Issue 12402 has been marked as a duplicate of this issue.
@nordlow updated dlang/dmd pull request #12341 "Fix 1654 - Array concatenation result should be implicitly castable between mutable and immutable if the elements support it." fixing this issue:
schveiguy (schveiguy) reported this on 2007-11-09T13:45:37Z
Transfered from https://issues.dlang.org/show_bug.cgi?id=1654
CC List
Description
One of the great aspects of D is the array concatenation operator. However, the current compiler sets the type of the result according to the operands. This prevents using invariant or const arrays to build a mutable array without doing extra work. For example, the toStringz function:
char *toStringz(const(char)[] s) { copy = new char[s.length + 1]; copy[0..s.length] = s; copy[s.length] = 0; return copy.ptr; }
This could easily be written as: return (s ~ "\0").ptr;
Except that the result of the concatenation is a const(char)[].
But why does it need to be const? I'm guessing that the reason is because when dealing with functions that take invariant strings, it would be ugly to always have to cast to invariant when doing concatenation. And of course, functions that use invariant strings can be optimized differently than mutable or even const strings.
The issue I see is that the true result IS mutable, because it is generated from the heap. It's artificially cast to invariant to keep the type the same.

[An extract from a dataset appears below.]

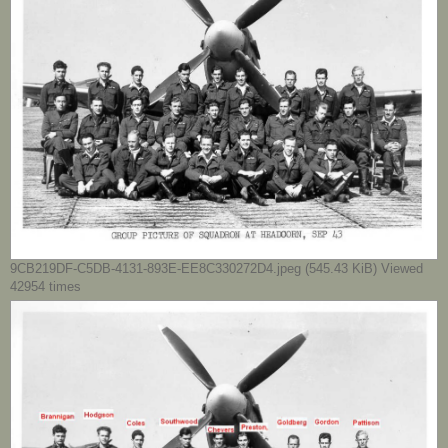
9CB219DF-C5DB-4131-893E-EE8C330272D4.jpeg (545.43 KiB) Viewed
42954 times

So here is a proposal that would allow efficiency, and utilization of the fact that concatenation always results in newly allocated data:
First, there should be two array concatenation operator internal functions. One that takes two invariant arrays and one that takes two const arrays. I'll call them icat and ccat respectively. Both will return mutable arrays. The icat function can be pure when pure functions are supported.

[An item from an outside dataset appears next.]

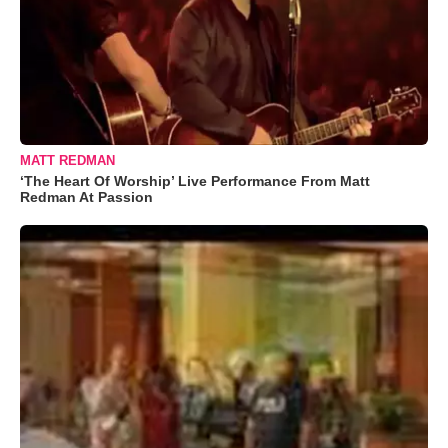
MATT REDMAN
‘The Heart Of Worship’ Live Performance From Matt
Redman At Passion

When the compiler encounters an array concatenation in code, if at least one argument is not invariant, then ccat will be used. If both arguments are invariant, then icat will be used.

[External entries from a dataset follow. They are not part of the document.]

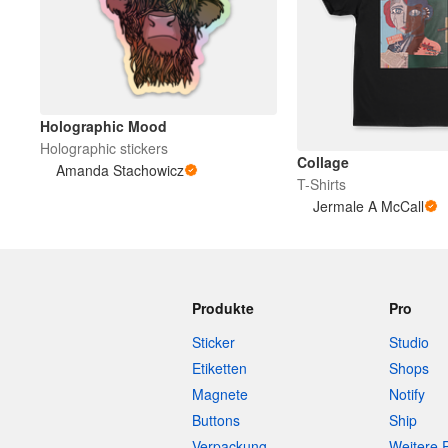
Holographic Mood
Holographic stickers
Collage
Amanda Stachowicz
T-Shirts
Jermale A McCall
Produkte
Pro
Sticker
Studio
Etiketten
Shops
Magnete
Notify
Buttons
Ship
Verpackung
Weitere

Regardless of the method used, if the resulting rvalue is expected to be invariant, then an implicit invariant cast is allowed. This means that the following code does not need invariant casts:
char[] blah = "hello".dup; string blah2 = blah ~ "world";
If the result is assigned to an lvalue that is either const or mutable, then no cast is needed (mutable array is implicitly castable to const).
This would allow us to use the full potential of array concatenation without having to worry about casting away invariant or writing several lines of code to get around this problem.
I'll further point out that the workaround for the current problem does not allow efficient concatenation. For example:
const(char)[] a1, a2;
// method 1, just dup it. // the problem is that we make a needless temporary copy of the data char[] cat1 = (a1 ~ a2).dup;
// method 2, build a temporary array // the problem is that the initialization of the array is needless. char[] cat2 = new char[a1.length + a2.length]; // needless init of memory cat2[0..a1.length] = a1; cat2[a1.length..$] = a2;
In addition, idup is not needed for creating an invariant array out of the concatenation of two mutable or const arrays.